BCC downgrades UK economic growth

| October 11, 2011

The British Chambers of Commerce (BCC) has today said the fresh round of quantitative easing (QE) announced by the Bank of England last week may not be enough to prevent the economy from slipping back into recession and “more radical measures” are required.

BCC Chief Economist David Kern said in an e-mailed statement in London today: “Given the worsening international situation and the acute problems facing the euro zone, there is a clear need for the Monetary Policy Committee and the government to make every effort to avert risks of recession.

“The recent increase” in so-called quantitative easing “is welcomed, but more radical measures are needed.”

Its comments came as it downgraded its forecast for the UK, expecting the economy to grow by just 1.1% in 2011, compared with a forecast of 1.9% earlier in the year.

Last week, the Bank of England announced it will restart its QE scheme – a move which was widely expected after the Office for National Statistics (ONS) recently revealed the UK economy grew by 0.1% in the second quarter – slightly less than a previous estimate of 0.2%.

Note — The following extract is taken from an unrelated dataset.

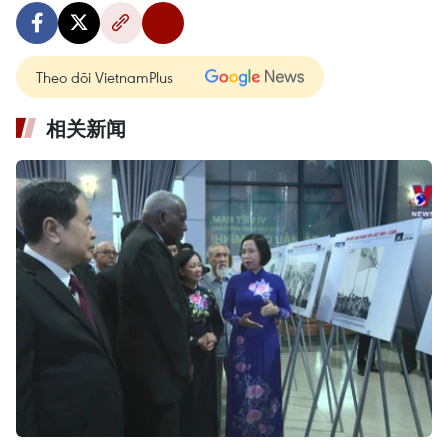
Theo dõi VietnamPlus
相关新闻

A recent slew of weak economic data had led to speculation that the central bank would embark on its “QE2” programme to boost the economy.

The Bank said it will pump a further £75 billion via its QE scheme after injecting £200 billion into the economy in November 2009.

QE, also known as printing money, is a process used for buying Government bonds or other financial assets.

Returning to the BCC, it believes the pace of the UK recovery “will remain slow” and a recession can be avoided but this means the Government must make “some tough policy choices”.

A survey by the BCC published today showed domestic and export sales at manufacturers and services companies fell in the three months to September.

An index of domestic factory sales slumped by 15 points to 3 – representing the lowest figure since quarter one last year, while the domestic sales component at services companies fell by 10 points to zero. Furthermore, the employment outlook and confidence index fell.

The survey was conducted between 29 August and 21 September and covered 6,702 companies. The BCC described the results as “disappointing and worrying”.

There has been a raft of disappointing economic news today after the ONS revealed UK factory output fell 0.3% in August on a monthly basis.

The reading was worse than economists had expected and confirm weak prospects for the economy after the figures suggest a poor start to the third quarter.

Furthermore, the British Retail Consortium (BRC) said retail sales saw a slight improvement in September but overall prospects remain weak.

Finally, the Royal Institution of Chartered Surveyors (Rics) today reported that the UK housing market is suffering due to fears over the economy.

The Rics report said 23% of surveyors reported house prices fell rather than rose – unchanged from August’s figure.